CLR James
Cyril Lionel Robert James (4 January 1901 – 31 May 1989), was a Trinidadian historian, writer, and Marxist who wrote under the pen name J. R. Johnson. His works have had an impact in a variety of theoretical, social, and historical contexts. His writing is a Marxist staple, and he is regarded as a pioneering and prominent voice in postcolonial literature. A dedicated political worker, James is the author of World Revolution, a 1937 work describing the history of the Communist International that sparked dispute in Trotskyist circles, and The Black Jacobins, a 1938 treatise on the Haitian Revolution.
One literary critic described James as a "anti-Stalinist dialectician," and he was recognized for his autodidactism, occasional playwriting and fiction - his 1936 novel Minty Alley was the first novel by a black West Indian to be published in Britain and his love of sports. He is also well-known as a cricket writer, and his 1963 book Beyond a Boundary, which he described as "neither cricket reminiscences nor autobiography," is often regarded as the best single book about cricket, and even the best book about sports ever written.
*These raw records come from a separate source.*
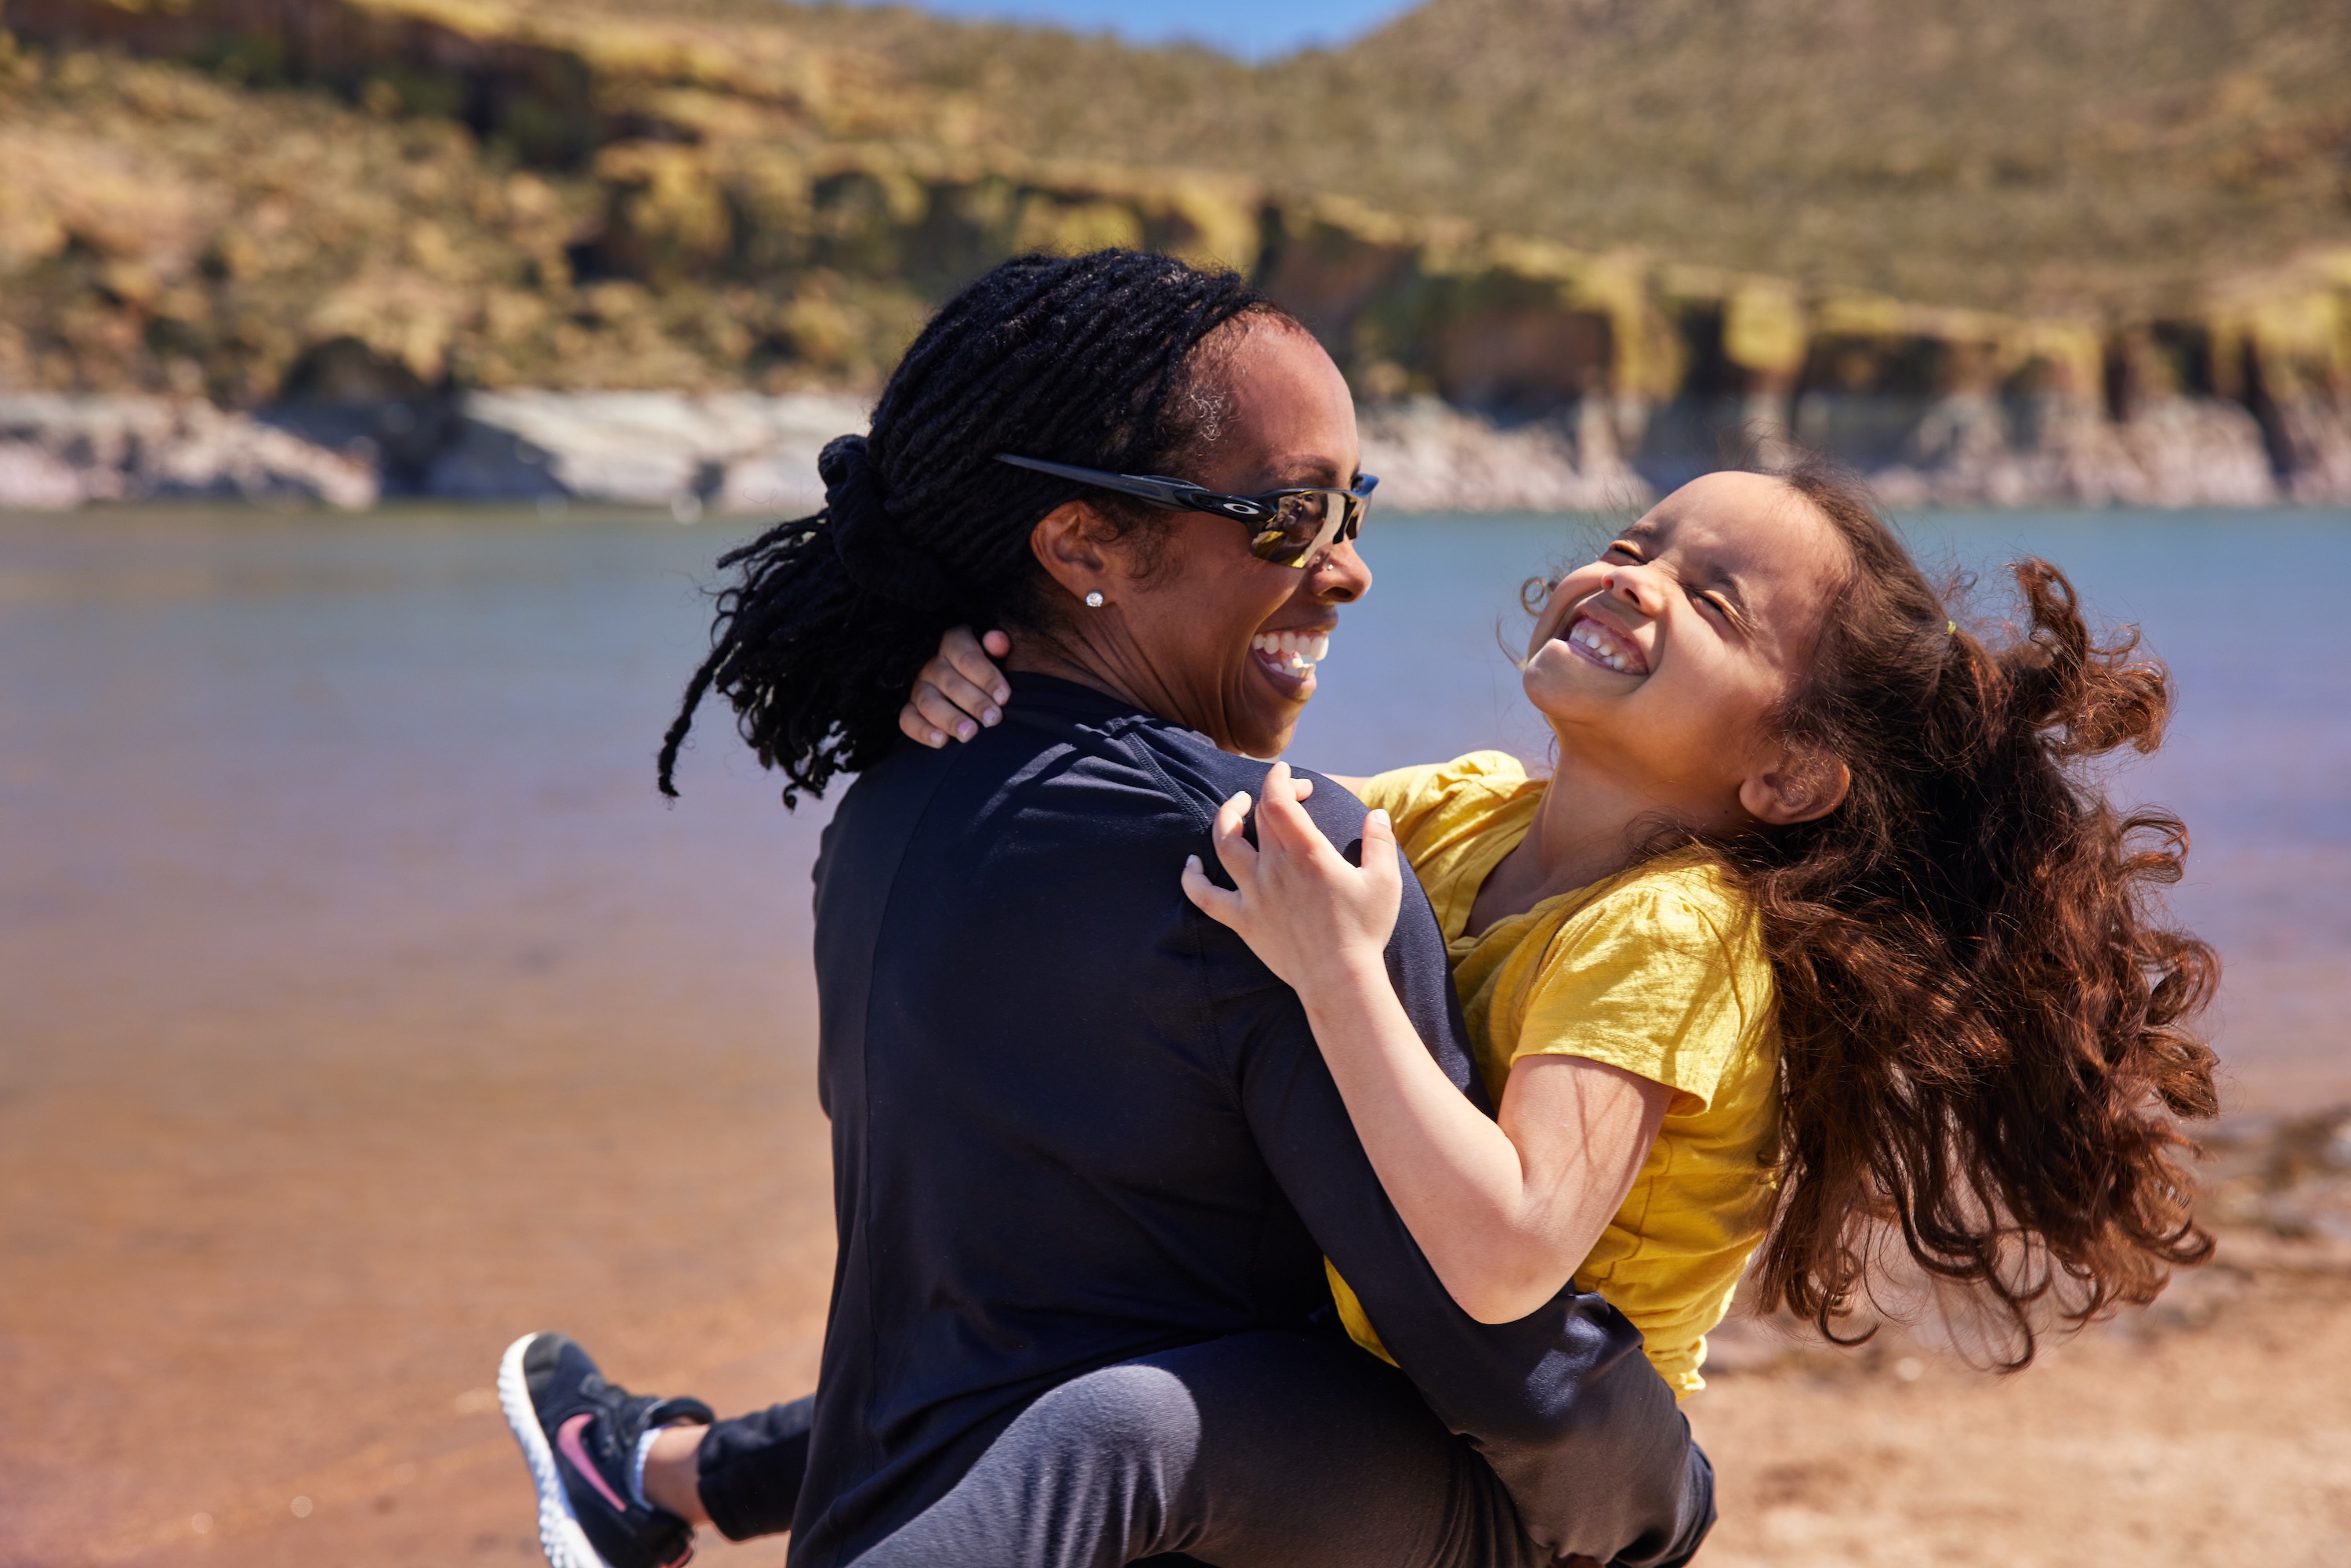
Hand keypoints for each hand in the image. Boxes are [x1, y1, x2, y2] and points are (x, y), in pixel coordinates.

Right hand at [899, 626, 1010, 746]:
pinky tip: (941, 741)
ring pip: (929, 702)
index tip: (1004, 697)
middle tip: (993, 719)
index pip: (967, 657)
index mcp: (954, 644)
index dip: (986, 677)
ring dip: (950, 719)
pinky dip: (923, 732)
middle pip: (950, 682)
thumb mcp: (997, 654)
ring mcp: (919, 687)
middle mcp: (933, 664)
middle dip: (974, 702)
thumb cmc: (990, 673)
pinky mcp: (910, 709)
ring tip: (969, 734)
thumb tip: (998, 641)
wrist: (974, 690)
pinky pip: (908, 720)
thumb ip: (999, 646)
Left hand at [1179, 761, 1401, 994]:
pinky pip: (1205, 897)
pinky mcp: (1243, 920)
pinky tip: (1191, 864)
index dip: (1279, 780)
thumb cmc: (1365, 931)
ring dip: (1225, 819)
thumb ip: (1380, 842)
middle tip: (1285, 796)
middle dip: (1268, 795)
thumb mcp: (1384, 881)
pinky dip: (1192, 878)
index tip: (1287, 775)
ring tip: (1234, 808)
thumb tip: (1376, 814)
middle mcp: (1275, 868)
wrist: (1339, 980)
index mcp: (1307, 853)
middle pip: (1256, 816)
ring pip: (1224, 844)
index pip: (1278, 801)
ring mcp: (1254, 894)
While in Trinidad, James began to agitate for West Indian independence. In 1933, Leonard and Virginia Woolf's Hogarth Press published a shortened version of his Life of Captain Cipriani as the pamphlet The Case for West-Indian Self Government. He was named Chair of the International African Friends of Abyssinia, afterwards renamed the International African Friends of Ethiopia (IAFE), a group created in 1935 in response to the Italian fascist invasion of Ethiopia (the Second Italo-Abyssinian War). Amy Ashwood Garvey, Jomo Kenyatta, and Chris Braithwaite were among the key members.
He eventually returned to Britain in 1981 and spent his final years in Brixton, London. In the 1980s, he received an Honorary Doctorate from South Bank Polytechnic for his body of sociopolitical work, which included work on race and sport. James died on May 19, 1989, in London, of a chest infection, at the age of 88. That's all about the third most important historical figure in Trinidad and Tobago we want to mention!